_Kutipan Teks_
++++++
Pergerakan nasionalisme Indonesia muncul
bersamaan dengan kebangkitan nasionalisme Asia yang dianggap sebagai
reaksi terhadap imperialisme Barat. Gerakan nasional yang berlangsung di
kawasan Asia lainnya menginspirasi kaum nasionalis Indonesia. Semangat
nasionalisme Indonesia mulai bangkit dan memperlihatkan kekuatan
terhadap penjajahan Belanda pada permulaan abad ke-20. Semangat
nasionalisme itu timbul sebagai reaksi bangsa Indonesia terhadap
penjajahan akibat penindasan, ketidakadilan dan pelanggaran terhadap hak
asasi rakyat serta sikap diskriminasi yang ditunjukkan pemerintah
Belanda terhadap rakyat Indonesia.
Salah satu cara yang dilakukan bangsa
Indonesia menghadapi pemerintah kolonial adalah mendirikan organisasi.
Melalui organisasi dilakukan perjuangan baik berupa tuntutan kepada
pemerintah maupun di kalangan bangsa sendiri. Ada organisasi yang secara
tegas menyatakan diri sebagai organisasi politik seperti Budi Utomo
(1908), Sarekat Islam (1912) dan Indische Partij (1912). Ada organisasi
pula yang lebih menitikberatkan kegiatannya di bidang agama seperti
Muhammadiyah (1912), Al-Irsyad dan Partai Arab Indonesia (1914),
Perhimpunan Katolik Jawi (1925) dan Nahdlatul Ulama (1926), atau di
bidang pendidikan seperti Taman Siswa (1922).Pergerakan politik di Indonesia juga tidak terlepas dari pergerakan politik yang digerakan oleh pemuda Indonesia yang belajar di Belanda yang terhimpun dalam perkumpulan yang dinamakan Perhimpunan Indonesia. Gerakan Perhimpunan Indonesia di negeri Belanda ini sangat vokal dalam menyuarakan kemerdekaan Indonesia dengan cara melaksanakan aksi nasional dan percaya pada kekuatan sendiri. Perhimpunan Indonesia merupakan suatu gerakan yang mampu membangkitkan tujuan dan cita-cita menentang imperialisme dan kolonialisme dan memegang posisi penting dalam pergerakan kebangsaan Indonesia tahun 1922-1927. Cita-cita Perhimpunan Indonesia memberi dorongan lahirnya partai-partai di Indonesia yang berdasarkan kebangsaan dan bertujuan Indonesia merdeka seperti Partai Nasional Indonesia (1927), Partindo (1931), Pendidikan Nasional Indonesia (1931), Partai Indonesia Raya (1935). Serta gerakan wanita yang dipelopori oleh R.A. Kartini (1904) dan Dewi Sartika (1925).
++++++
_Data Hasil Ekstraksi_
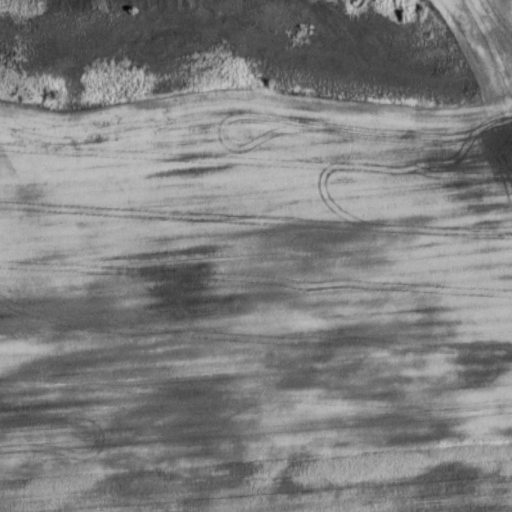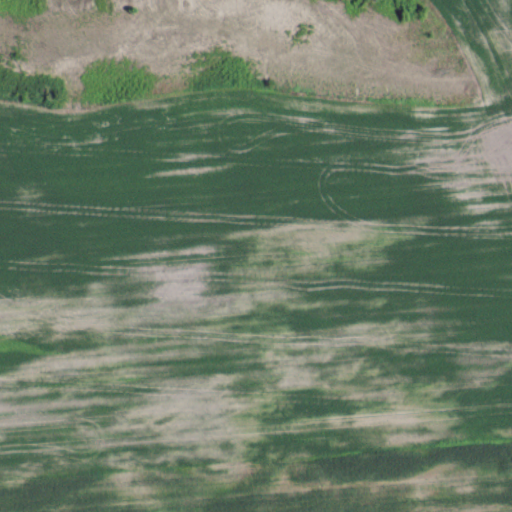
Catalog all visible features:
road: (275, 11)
++++++
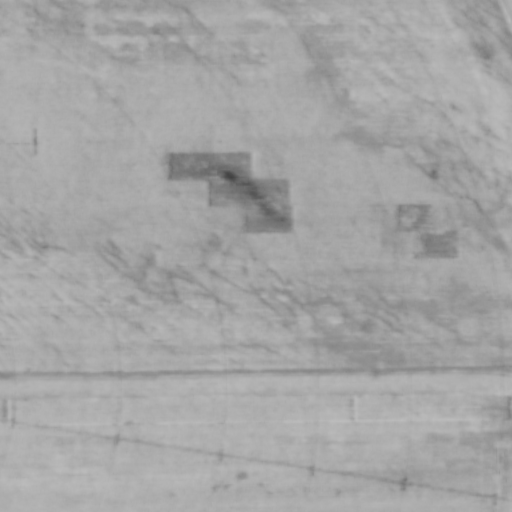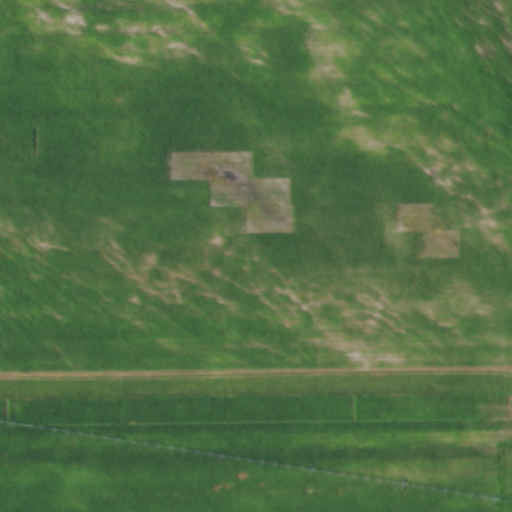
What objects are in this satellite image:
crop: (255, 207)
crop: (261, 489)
++++++
_Tugas_
Lanjutkan kutipan teks tentang pergerakan nasional Indonesia dari kalimat terakhirnya. Catatan tersebut sama sekali tidak digunakan di sini.

_Hasil Tugas_
Perkembangan nasionalisme di Indonesia menjadi lebih pesat sejak berdirinya Budi Utomo pada tanggal 20 Mei 1908 oleh Dr. Wahidin Sudirohusodo, Sutomo dan kawan-kawan. Dalam perkembangannya organisasi Budi Utomo memperkenalkan kesadaran lokal yang diformulasikan dalam wadah organisasi modern yang mempunyai pimpinan dan ideologi yang jelas. Kelahiran Budi Utamo dianggap sebagai kebangkitan budaya Indonesia dan fase pertama dari nasionalisme Indonesia.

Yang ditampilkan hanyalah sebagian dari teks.